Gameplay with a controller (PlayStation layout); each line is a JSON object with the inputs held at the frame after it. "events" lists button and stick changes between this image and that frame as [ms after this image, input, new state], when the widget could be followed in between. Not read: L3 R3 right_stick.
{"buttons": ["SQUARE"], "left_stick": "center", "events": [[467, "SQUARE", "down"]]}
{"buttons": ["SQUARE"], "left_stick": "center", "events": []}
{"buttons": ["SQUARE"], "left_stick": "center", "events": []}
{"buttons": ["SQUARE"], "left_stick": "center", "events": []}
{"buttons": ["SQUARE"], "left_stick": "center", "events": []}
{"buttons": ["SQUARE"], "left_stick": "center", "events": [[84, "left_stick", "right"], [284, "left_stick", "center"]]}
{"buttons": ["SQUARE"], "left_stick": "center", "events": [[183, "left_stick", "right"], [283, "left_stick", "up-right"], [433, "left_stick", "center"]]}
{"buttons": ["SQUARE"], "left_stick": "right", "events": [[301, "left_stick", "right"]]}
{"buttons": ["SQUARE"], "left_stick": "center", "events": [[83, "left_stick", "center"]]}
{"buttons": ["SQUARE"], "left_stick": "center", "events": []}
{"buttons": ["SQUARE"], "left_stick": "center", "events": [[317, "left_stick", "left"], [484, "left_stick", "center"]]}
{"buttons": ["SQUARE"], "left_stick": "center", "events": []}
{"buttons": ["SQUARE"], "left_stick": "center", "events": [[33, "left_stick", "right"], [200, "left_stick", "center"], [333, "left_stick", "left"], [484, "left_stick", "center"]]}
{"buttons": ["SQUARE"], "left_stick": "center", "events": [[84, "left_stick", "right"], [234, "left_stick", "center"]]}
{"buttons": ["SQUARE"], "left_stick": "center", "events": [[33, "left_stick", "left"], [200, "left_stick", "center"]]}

About this exercise:
All the entries above are to be transcribed without any alteration.

Result:
Gameplay with a controller (PlayStation layout); each line is a JSON object with the inputs held at the frame after it. "events" lists button and stick changes between this image and that frame as [ms after this image, input, new state], when the widget could be followed in between. Not read: L3 R3 right_stick.
{"buttons": ["SQUARE"], "left_stick": "center", "events": [[467, "SQUARE", "down"]]}
{"buttons": ["SQUARE"], "left_stick": "center", "events": []}
{"buttons": ["SQUARE"], "left_stick": "center", "events": []}
{"buttons": ["SQUARE"], "left_stick": "center", "events": []}
{"buttons": ["SQUARE"], "left_stick": "center", "events": []}
{"buttons": ["SQUARE"], "left_stick": "center", "events": [[84, "left_stick", "right"], [284, "left_stick", "center"]]}
{"buttons": ["SQUARE"], "left_stick": "center", "events": [[183, "left_stick", "right"], [283, "left_stick", "up-right"], [433, "left_stick", "center"]]}
{"buttons": ["SQUARE"], "left_stick": "right", "events": [[301, "left_stick", "right"]]}
{"buttons": ["SQUARE"], "left_stick": "center", "events": [[83, "left_stick", "center"]]}
{"buttons": ["SQUARE"], "left_stick": "center", "events": []}
{"buttons": ["SQUARE"], "left_stick": "center", "events": [[317, "left_stick", "left"], [484, "left_stick", "center"]]}
{"buttons": ["SQUARE"], "left_stick": "center", "events": []}
{"buttons": ["SQUARE"], "left_stick": "center", "events": [[33, "left_stick", "right"], [200, "left_stick", "center"], [333, "left_stick", "left"], [484, "left_stick", "center"]]}
{"buttons": ["SQUARE"], "left_stick": "center", "events": [[84, "left_stick", "right"], [234, "left_stick", "center"]]}
{"buttons": ["SQUARE"], "left_stick": "center", "events": [[33, "left_stick", "left"], [200, "left_stick", "center"]]}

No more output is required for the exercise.